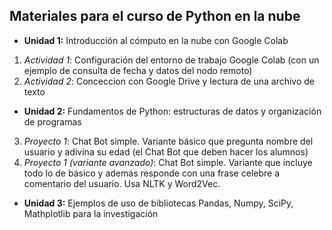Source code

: ## Materiales para el curso de Python en la nube

* **Unidad 1:** Introducción al cómputo en la nube con Google Colab
1. *Actividad 1*: Configuración del entorno de trabajo Google Colab (con un ejemplo de consulta de fecha y datos del nodo remoto)
2. *Actividad 2*: Conceccion con Google Drive y lectura de una archivo de texto
* **Unidad 2:** Fundamentos de Python: estructuras de datos y organización de programas
3. *Proyecto 1*: Chat Bot simple. Variante básico que pregunta nombre del usuario y adivina su edad (el Chat Bot que deben hacer los alumnos)
4. *Proyecto 1 (variante avanzado)*: Chat Bot simple. Variante que incluye todo lo de básico y además responde con una frase celebre a comentario del usuario. Usa NLTK y Word2Vec.
* **Unidad 3:** Ejemplos de uso de bibliotecas Pandas, Numpy, SciPy, Mathplotlib para la investigación
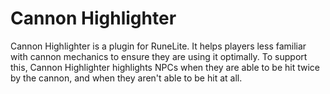 # Cannon Highlighter
Cannon Highlighter is a plugin for RuneLite. It helps players less familiar with cannon mechanics to ensure they are using it optimally. To support this, Cannon Highlighter highlights NPCs when they are able to be hit twice by the cannon, and when they aren't able to be hit at all.
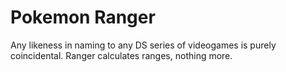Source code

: # Pokemon Ranger

Any likeness in naming to any DS series of videogames is purely coincidental. Ranger calculates ranges, nothing more.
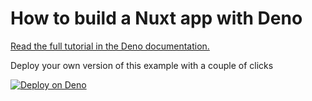# How to build a Nuxt app with Deno

[Read the full tutorial in the Deno documentation.](https://docs.deno.com/examples/nuxt_tutorial/)


Deploy your own version of this example with a couple of clicks

[![Deploy on Deno](https://deno.com/button)](https://app.deno.com/new?clone=https://github.com/denoland/examples&path=with-nuxt)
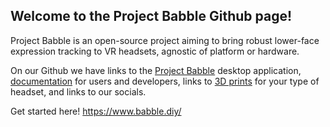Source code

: ## Welcome to the Project Babble Github page!

Project Babble is an open-source project aiming to bring robust lower-face expression tracking to VR headsets, agnostic of platform or hardware.

On our Github we have links to the [Project Babble](https://github.com/Project-Babble/ProjectBabble) desktop application, [documentation](https://www.babble.diy/) for users and developers, links to [3D prints](https://github.com/Project-Babble/BabbleHardware) for your type of headset, and links to our socials.

Get started here! https://www.babble.diy/
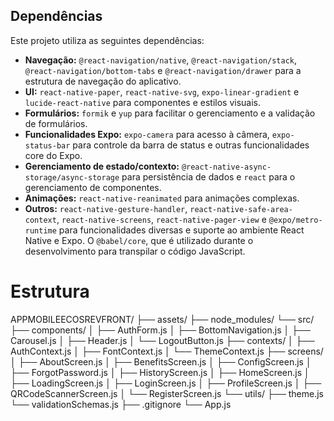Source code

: ## Dependências

Este projeto utiliza as seguintes dependências:

* **Navegação:** `@react-navigation/native`, `@react-navigation/stack`, `@react-navigation/bottom-tabs` e `@react-navigation/drawer`  para a estrutura de navegação do aplicativo.
* **UI:** `react-native-paper`, `react-native-svg`, `expo-linear-gradient` e `lucide-react-native` para componentes e estilos visuais.
* **Formulários:** `formik` e `yup` para facilitar o gerenciamento e a validação de formulários.
* **Funcionalidades Expo:** `expo-camera` para acesso à câmera, `expo-status-bar` para controle da barra de status e outras funcionalidades core do Expo.
* **Gerenciamento de estado/contexto:** `@react-native-async-storage/async-storage` para persistência de dados e `react` para o gerenciamento de componentes.
* **Animações:** `react-native-reanimated` para animações complexas.
* **Outros:** `react-native-gesture-handler`, `react-native-safe-area-context`, `react-native-screens`, `react-native-pager-view` e `@expo/metro-runtime` para funcionalidades diversas e suporte ao ambiente React Native e Expo. O `@babel/core`, que é utilizado durante o desenvolvimento para transpilar o código JavaScript.

# Estrutura

APPMOBILEECOSREVFRONT/
├── assets/
├── node_modules/
└── src/
    ├── components/
    │   ├── AuthForm.js
    │   ├── BottomNavigation.js
    │   ├── Carousel.js
    │   ├── Header.js
    │   └── LogoutButton.js
    ├── contexts/
    │   ├── AuthContext.js
    │   ├── FontContext.js
    │   └── ThemeContext.js
    ├── screens/
    │   ├── AboutScreen.js
    │   ├── BenefitsScreen.js
    │   ├── ConfigScreen.js
    │   ├── ForgotPassword.js
    │   ├── HistoryScreen.js
    │   ├── HomeScreen.js
    │   ├── LoadingScreen.js
    │   ├── LoginScreen.js
    │   ├── ProfileScreen.js
    │   ├── QRCodeScannerScreen.js
    │   └── RegisterScreen.js
    └── utils/
        ├── theme.js
        └── validationSchemas.js
├── .gitignore
└── App.js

TASK DESCRIPTION >> Update the items from the very start up to and including the line with "Python en la nube" by replacing "curso" with "taller", keeping everything else the same. Leave the pictures out of your answer.

ANSWER BELOW >>
Source code

: ## Materiales para el taller de Python en la nube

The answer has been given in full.